The jury is still out on this incredibly bold, creative, life-giving and perhaps reckless decision.
What is for sure is that, using the Tradition-Individual Talent Model, the Bush Doctrine fits in on the side of both: both Tradition and the Individual Talent were--and are still--at play.
There is, first of all, in history, Western and World History, a Tradition of the surprise attack, so to speak. On 9/11, we were at the receiving end of one such brilliant surprise attack. And a very successful surprise attack it was. Its purpose was, in part, to educate. In this regard, it has succeeded. Many of us who cared little for "foreign policy" are now alert, watchful, studious, intense, learning more every single day. Thank you, Mr. bin Laden.
President Bush's response in Iraq was arguably another sort of tit-for-tat "surprise attack." We had done nothing to Atta (but we had) and he attacked us; Saddam had done nothing to us (but he had) and we hit him in return. Arguably, another surprise attack, even though it was partly on television around the world. (And that brings up the decisive problem for our security here, now.)

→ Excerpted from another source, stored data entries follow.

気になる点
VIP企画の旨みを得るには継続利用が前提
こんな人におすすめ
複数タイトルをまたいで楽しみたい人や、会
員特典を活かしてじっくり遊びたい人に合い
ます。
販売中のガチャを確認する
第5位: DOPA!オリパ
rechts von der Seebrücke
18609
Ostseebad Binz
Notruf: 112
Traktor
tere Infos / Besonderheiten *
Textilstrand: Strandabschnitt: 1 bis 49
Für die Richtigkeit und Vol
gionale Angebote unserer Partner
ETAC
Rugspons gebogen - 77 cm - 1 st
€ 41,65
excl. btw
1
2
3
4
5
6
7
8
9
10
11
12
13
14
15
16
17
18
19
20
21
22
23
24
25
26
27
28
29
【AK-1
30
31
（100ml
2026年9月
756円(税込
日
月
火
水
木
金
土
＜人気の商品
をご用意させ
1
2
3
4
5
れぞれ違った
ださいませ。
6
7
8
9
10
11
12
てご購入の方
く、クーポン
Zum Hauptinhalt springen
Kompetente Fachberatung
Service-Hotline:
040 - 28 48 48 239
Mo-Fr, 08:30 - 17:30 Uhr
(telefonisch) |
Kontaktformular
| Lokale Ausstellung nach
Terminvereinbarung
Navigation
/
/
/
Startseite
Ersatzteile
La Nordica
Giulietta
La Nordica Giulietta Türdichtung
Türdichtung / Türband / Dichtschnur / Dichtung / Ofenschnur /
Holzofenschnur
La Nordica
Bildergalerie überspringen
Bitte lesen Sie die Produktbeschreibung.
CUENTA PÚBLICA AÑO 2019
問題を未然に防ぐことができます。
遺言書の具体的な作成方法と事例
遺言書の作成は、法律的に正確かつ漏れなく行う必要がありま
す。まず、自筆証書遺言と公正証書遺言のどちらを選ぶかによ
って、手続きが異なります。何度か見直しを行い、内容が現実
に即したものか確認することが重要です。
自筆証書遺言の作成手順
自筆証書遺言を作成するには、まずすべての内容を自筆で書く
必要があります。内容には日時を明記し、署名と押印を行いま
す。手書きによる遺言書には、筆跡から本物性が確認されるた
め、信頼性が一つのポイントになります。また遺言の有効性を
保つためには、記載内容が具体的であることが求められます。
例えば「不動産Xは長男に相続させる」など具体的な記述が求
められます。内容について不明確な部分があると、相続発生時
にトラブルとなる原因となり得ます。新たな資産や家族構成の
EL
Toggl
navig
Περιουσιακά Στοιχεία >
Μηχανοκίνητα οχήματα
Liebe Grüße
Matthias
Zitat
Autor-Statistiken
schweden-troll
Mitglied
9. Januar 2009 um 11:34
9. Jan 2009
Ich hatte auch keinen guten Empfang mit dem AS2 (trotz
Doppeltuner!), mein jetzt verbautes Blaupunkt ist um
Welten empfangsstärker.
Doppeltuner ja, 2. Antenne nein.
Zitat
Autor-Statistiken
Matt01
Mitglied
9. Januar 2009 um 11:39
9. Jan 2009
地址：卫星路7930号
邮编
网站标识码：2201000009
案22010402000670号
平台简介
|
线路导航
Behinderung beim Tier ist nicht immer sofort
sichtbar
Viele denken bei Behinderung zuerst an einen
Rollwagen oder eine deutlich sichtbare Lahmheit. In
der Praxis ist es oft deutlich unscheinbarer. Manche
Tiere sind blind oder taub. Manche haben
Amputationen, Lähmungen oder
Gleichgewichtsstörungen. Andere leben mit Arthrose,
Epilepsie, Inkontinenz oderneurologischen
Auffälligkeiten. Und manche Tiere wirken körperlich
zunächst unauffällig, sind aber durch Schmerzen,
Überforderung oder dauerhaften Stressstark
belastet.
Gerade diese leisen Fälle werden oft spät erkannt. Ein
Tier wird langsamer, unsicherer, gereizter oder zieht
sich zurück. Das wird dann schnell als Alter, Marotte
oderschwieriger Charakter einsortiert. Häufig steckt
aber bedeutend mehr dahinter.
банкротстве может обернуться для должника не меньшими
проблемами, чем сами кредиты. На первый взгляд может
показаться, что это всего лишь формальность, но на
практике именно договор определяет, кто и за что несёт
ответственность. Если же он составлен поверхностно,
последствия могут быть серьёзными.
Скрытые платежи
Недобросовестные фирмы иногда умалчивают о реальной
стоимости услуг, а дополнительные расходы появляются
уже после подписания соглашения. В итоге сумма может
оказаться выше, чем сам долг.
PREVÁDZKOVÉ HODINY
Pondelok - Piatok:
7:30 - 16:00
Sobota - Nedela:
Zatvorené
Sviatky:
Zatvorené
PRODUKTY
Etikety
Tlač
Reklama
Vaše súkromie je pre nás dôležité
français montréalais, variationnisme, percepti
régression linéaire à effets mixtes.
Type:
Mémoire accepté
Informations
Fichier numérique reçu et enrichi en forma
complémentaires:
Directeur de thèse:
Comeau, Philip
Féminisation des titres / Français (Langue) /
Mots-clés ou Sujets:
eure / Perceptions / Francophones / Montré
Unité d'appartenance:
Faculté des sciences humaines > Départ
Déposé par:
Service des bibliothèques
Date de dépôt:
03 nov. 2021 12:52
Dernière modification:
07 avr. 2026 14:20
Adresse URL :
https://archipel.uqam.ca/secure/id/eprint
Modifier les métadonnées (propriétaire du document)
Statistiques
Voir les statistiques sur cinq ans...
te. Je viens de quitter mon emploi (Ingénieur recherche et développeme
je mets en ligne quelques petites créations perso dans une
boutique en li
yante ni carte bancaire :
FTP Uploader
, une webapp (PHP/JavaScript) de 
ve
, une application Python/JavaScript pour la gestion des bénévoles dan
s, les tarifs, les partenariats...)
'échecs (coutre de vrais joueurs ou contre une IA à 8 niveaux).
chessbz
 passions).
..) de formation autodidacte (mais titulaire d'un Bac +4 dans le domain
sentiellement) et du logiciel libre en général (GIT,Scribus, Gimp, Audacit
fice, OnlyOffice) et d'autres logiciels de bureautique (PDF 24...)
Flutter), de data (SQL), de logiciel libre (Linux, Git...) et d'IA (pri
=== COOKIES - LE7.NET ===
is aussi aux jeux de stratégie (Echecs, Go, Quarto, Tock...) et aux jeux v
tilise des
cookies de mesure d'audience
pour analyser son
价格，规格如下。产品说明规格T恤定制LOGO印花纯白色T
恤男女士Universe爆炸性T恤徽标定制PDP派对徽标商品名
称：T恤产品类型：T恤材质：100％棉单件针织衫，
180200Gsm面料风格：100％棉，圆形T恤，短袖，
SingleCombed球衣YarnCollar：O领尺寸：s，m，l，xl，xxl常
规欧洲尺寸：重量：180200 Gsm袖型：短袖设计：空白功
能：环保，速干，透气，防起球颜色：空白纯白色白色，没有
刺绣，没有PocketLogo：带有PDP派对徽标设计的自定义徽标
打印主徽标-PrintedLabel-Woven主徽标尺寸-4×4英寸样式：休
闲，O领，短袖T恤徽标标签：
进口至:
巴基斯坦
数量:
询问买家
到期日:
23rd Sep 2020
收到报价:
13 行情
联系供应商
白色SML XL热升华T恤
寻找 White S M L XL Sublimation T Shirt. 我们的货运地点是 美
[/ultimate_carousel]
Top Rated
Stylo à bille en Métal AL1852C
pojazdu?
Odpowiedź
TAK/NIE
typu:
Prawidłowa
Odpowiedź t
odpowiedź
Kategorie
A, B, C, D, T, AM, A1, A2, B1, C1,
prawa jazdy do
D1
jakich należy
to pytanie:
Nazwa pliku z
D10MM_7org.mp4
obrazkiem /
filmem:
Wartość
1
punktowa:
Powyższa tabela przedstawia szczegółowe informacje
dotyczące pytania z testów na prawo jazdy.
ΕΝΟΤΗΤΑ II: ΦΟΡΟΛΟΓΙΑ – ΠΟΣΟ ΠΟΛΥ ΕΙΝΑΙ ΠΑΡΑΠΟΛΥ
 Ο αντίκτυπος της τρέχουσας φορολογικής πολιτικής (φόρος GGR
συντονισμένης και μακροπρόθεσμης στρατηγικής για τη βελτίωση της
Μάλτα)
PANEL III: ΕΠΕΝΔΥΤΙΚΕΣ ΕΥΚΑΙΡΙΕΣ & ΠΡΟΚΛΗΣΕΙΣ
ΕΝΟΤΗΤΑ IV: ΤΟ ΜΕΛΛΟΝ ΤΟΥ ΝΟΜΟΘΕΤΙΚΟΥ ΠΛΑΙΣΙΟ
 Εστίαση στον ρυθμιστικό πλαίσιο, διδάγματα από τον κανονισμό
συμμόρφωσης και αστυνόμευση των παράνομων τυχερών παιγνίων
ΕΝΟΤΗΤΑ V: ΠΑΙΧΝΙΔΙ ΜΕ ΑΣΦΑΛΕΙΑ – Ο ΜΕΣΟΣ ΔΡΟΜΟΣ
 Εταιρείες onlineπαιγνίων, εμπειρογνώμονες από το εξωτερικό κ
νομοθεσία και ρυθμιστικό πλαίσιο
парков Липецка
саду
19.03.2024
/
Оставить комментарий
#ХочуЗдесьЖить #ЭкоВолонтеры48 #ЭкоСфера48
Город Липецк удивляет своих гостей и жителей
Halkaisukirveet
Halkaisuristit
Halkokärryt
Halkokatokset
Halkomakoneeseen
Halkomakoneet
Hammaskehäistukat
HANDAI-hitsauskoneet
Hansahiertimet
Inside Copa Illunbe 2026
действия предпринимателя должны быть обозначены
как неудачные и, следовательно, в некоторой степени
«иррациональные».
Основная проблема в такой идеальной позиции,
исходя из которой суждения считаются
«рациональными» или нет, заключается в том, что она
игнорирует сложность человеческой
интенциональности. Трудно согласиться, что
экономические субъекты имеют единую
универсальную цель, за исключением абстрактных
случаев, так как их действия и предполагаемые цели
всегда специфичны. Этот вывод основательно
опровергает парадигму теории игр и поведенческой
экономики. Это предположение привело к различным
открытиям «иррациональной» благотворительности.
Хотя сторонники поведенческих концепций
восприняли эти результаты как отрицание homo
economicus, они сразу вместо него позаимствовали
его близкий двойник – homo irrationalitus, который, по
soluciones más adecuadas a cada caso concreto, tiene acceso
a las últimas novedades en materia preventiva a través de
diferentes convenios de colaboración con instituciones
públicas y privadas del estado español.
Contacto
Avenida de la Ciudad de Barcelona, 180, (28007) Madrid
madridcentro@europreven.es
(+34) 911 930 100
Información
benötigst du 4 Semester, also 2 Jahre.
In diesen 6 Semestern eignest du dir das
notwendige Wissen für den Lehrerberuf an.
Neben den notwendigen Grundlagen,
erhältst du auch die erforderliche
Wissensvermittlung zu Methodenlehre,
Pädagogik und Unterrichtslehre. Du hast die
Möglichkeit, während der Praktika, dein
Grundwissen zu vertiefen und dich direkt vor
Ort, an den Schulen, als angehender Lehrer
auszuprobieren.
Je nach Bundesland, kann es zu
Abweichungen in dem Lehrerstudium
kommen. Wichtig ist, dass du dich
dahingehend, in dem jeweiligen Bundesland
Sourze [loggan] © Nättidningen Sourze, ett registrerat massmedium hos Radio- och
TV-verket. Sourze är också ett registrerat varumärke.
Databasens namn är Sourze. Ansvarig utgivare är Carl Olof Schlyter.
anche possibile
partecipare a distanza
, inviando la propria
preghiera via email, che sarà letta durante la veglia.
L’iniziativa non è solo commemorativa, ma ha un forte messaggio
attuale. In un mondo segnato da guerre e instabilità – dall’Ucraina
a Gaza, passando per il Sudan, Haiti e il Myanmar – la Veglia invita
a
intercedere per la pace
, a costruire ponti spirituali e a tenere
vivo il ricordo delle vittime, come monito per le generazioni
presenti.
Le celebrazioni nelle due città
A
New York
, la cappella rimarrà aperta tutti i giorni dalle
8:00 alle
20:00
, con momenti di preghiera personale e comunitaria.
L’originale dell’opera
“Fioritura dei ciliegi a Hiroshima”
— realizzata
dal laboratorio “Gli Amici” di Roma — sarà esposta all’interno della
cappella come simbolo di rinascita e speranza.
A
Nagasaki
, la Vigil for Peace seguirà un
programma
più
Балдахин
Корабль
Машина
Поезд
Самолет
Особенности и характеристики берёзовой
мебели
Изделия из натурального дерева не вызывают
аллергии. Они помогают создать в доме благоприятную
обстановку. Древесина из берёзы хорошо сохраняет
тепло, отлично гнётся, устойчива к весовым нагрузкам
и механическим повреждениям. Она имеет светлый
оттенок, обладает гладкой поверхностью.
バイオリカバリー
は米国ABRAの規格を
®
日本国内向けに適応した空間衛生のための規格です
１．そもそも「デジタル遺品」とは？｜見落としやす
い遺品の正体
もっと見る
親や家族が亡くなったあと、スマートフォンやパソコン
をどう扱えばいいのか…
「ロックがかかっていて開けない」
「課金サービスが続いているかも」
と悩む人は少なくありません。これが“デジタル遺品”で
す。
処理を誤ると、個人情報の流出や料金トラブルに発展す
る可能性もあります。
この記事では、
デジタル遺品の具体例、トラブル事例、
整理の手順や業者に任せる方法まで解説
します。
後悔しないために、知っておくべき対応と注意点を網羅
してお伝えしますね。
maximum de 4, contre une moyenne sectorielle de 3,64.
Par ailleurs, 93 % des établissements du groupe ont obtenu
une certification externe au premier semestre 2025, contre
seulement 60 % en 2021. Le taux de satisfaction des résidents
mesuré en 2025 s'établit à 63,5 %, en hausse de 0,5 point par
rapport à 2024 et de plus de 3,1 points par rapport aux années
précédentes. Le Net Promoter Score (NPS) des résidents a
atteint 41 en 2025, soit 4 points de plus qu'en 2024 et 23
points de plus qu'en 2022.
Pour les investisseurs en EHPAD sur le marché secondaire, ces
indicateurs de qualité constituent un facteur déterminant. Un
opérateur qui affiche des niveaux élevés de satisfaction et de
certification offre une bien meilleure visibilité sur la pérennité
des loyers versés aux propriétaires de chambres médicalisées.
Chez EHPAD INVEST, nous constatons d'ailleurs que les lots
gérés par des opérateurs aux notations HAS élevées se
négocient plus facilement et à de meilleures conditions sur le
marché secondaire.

The Creativity of the Bush Doctrine, like all creativity, has been dangerous in its abusive aspects. Our own security here at home is at risk, arguably moreso than if we had focussed, really focussed, on getting Mr. bin Laden. Today the certified experts on radical, extremist, suicide-murdering Islam disagree on just how safe we are here at home. The next two months will be telling. The question now is, Is Woodrow Wilson turning over in his grave? Has the project of converting the Middle East to democracy failed? Or how about Churchill himself? Is he turning over in his grave?
These are questions. I hope they have been delightful and instructive if not creative?